→ Input data:

──────────

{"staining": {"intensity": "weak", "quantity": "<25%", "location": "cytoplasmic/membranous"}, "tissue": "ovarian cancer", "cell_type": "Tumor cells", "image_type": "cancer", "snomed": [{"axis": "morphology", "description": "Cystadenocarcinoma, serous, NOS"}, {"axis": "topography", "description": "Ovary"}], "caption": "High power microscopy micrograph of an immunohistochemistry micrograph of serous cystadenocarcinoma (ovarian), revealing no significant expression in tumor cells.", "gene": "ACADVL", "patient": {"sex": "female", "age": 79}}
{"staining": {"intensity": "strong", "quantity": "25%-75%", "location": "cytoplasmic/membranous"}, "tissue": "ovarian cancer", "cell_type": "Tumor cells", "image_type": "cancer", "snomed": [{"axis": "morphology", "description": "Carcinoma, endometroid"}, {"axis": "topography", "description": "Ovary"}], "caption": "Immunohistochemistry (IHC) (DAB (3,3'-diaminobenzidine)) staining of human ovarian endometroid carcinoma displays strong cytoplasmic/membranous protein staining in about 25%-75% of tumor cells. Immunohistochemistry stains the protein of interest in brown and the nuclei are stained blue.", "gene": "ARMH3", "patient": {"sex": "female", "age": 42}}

──────────

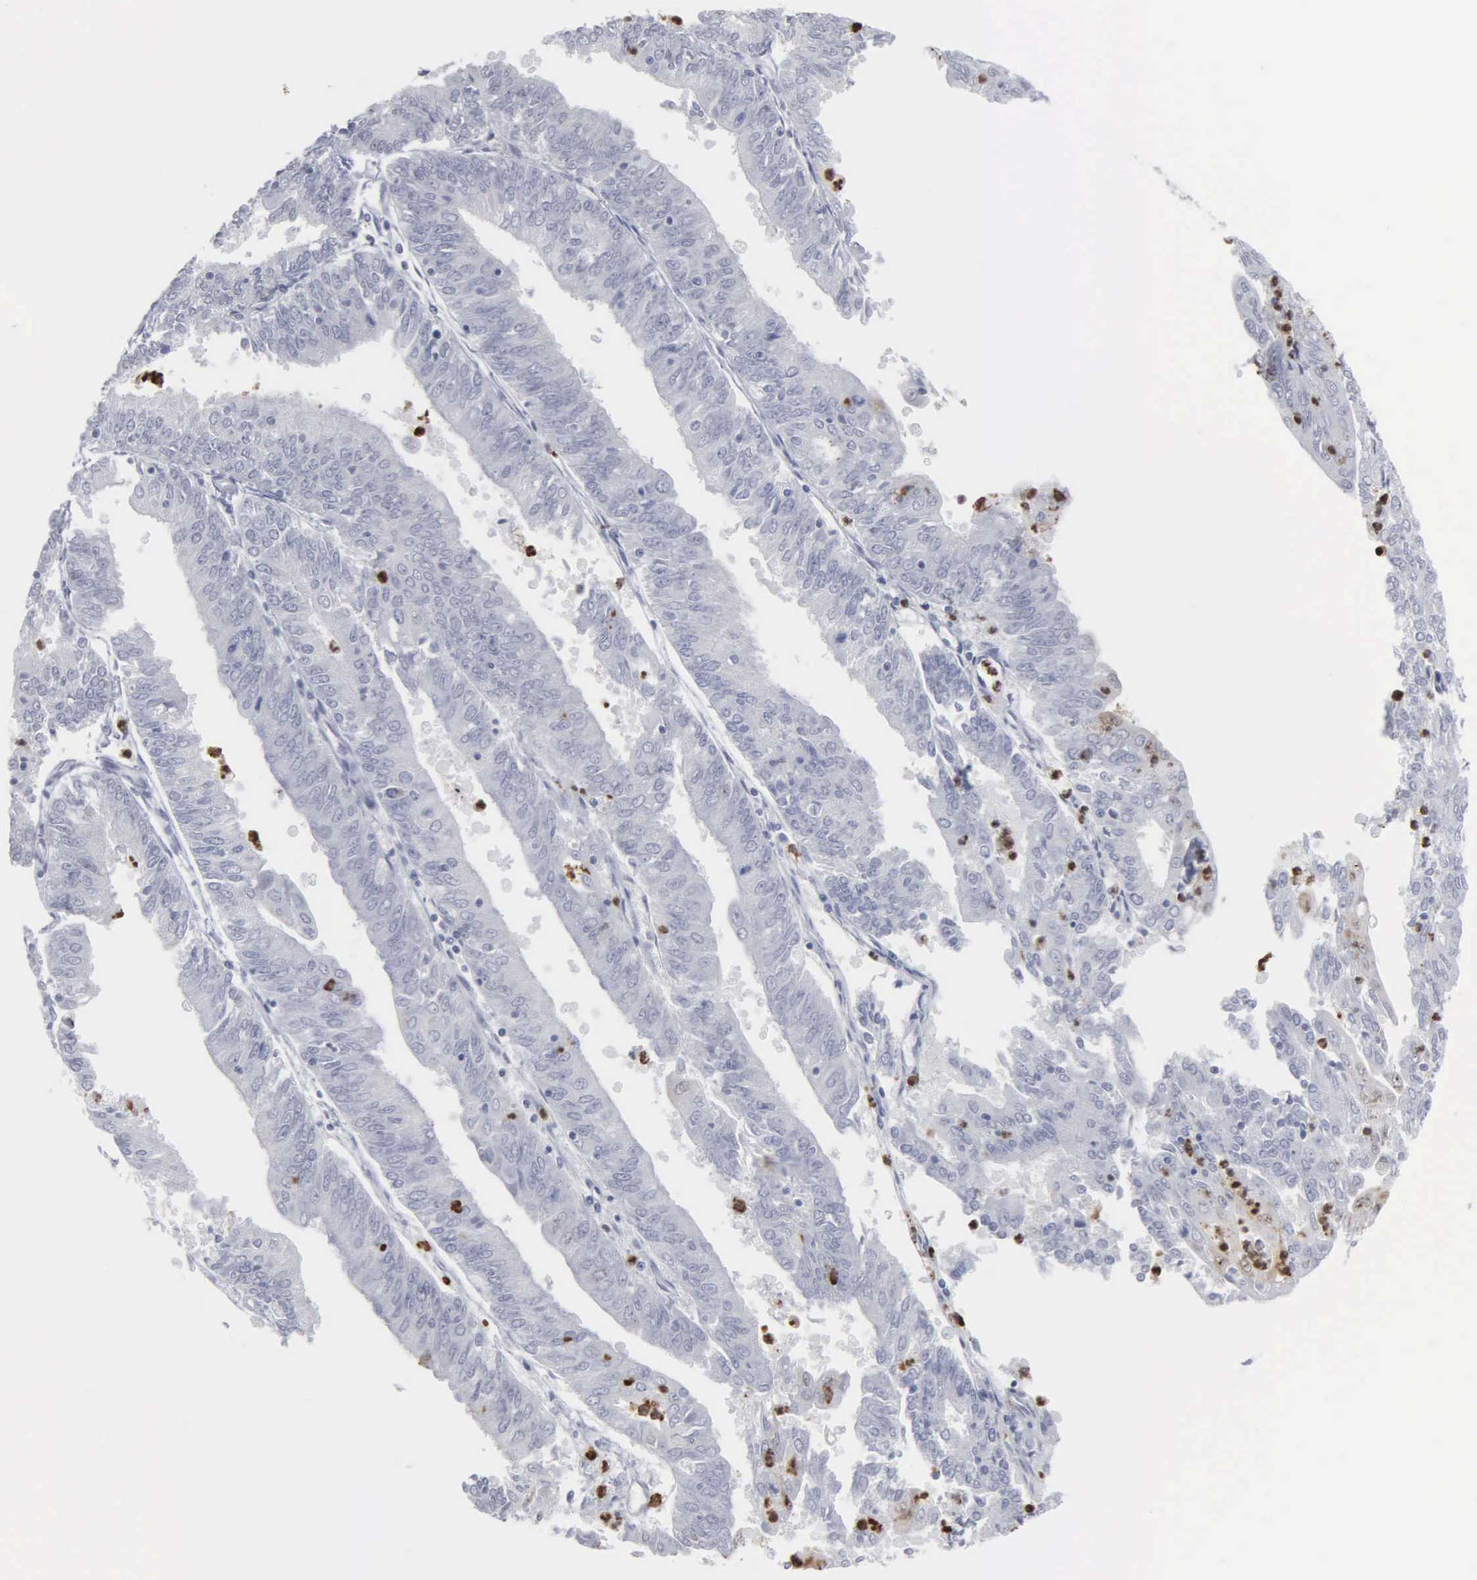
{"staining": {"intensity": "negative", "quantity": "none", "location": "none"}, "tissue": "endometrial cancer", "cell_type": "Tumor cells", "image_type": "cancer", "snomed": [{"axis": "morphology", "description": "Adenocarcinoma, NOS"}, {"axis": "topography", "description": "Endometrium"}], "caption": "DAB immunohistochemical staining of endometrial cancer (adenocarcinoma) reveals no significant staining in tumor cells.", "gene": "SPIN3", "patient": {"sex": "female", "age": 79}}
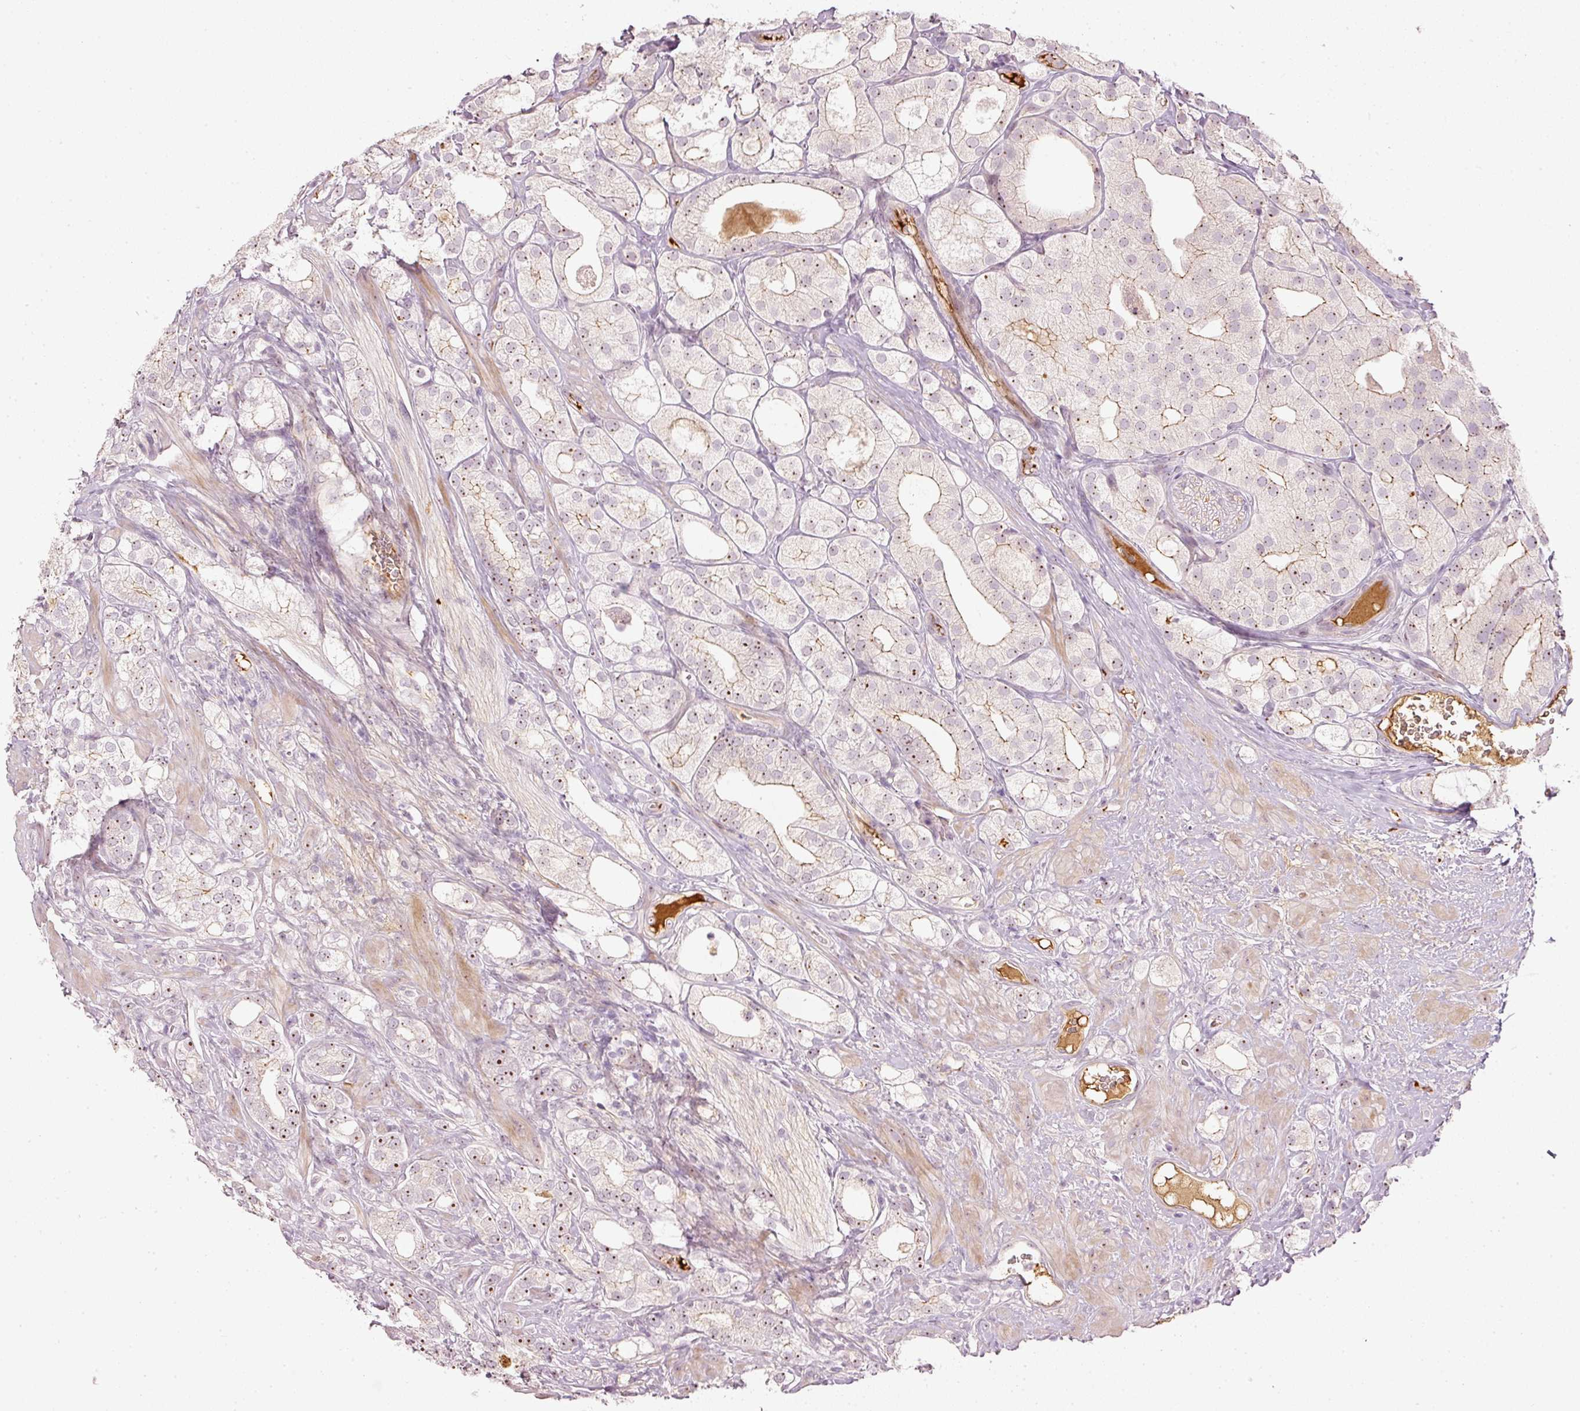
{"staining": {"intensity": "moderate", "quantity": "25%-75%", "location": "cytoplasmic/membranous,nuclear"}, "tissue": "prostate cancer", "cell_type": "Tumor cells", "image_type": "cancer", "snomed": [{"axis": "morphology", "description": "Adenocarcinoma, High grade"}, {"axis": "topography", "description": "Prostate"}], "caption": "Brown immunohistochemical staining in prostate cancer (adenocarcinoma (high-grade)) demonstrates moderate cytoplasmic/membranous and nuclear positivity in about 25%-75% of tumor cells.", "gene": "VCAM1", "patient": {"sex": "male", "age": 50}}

──────────

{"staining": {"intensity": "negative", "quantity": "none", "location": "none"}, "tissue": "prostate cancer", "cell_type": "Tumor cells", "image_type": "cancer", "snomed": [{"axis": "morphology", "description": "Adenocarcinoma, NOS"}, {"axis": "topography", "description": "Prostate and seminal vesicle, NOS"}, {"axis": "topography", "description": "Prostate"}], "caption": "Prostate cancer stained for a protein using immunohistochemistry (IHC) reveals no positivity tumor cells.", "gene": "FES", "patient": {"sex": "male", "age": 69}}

──────────

→ Task requirements:
Reproduce, character for character, only the lines of the preceding data that start at the line with "power microscopy micrograph" and end at the line with "(IHC) (DAB (3,3'-diaminobenzidine))", both included.

→ Output for this exercise:
{"staining": {"intensity": "weak", "quantity": "<25%", "location": "cytoplasmic/membranous"}, "tissue": "ovarian cancer", "cell_type": "Tumor cells", "image_type": "cancer", "snomed": [{"axis": "morphology", "description": "Cystadenocarcinoma, serous, NOS"}, {"axis": "topography", "description": "Ovary"}], "caption": "High power microscopy micrograph of an immunohistochemistry micrograph of serous cystadenocarcinoma (ovarian), revealing no significant expression in tumor cells.", "gene": "ACADVL", "patient": {"sex": "female", "age": 79}}
{"staining": {"intensity": "strong", "quantity": "25%-75%", "location": "cytoplasmic/membranous"}, "tissue": "ovarian cancer", "cell_type": "Tumor cells", "image_type": "cancer", "snomed": [{"axis": "morphology", "description": "Carcinoma, endometroid"}, {"axis": "topography", "description": "Ovary"}], "caption": "Immunohistochemistry (IHC) (DAB (3,3'-diaminobenzidine)) staining of human ovarian endometroid carcinoma displays strong cytoplasmic/membranous protein staining in about 25%-75% of tumor cells. Immunohistochemistry stains the protein of interest in brown and the nuclei are stained blue.", "gene": "ARMH3", "patient": {"sex": "female", "age": 42}}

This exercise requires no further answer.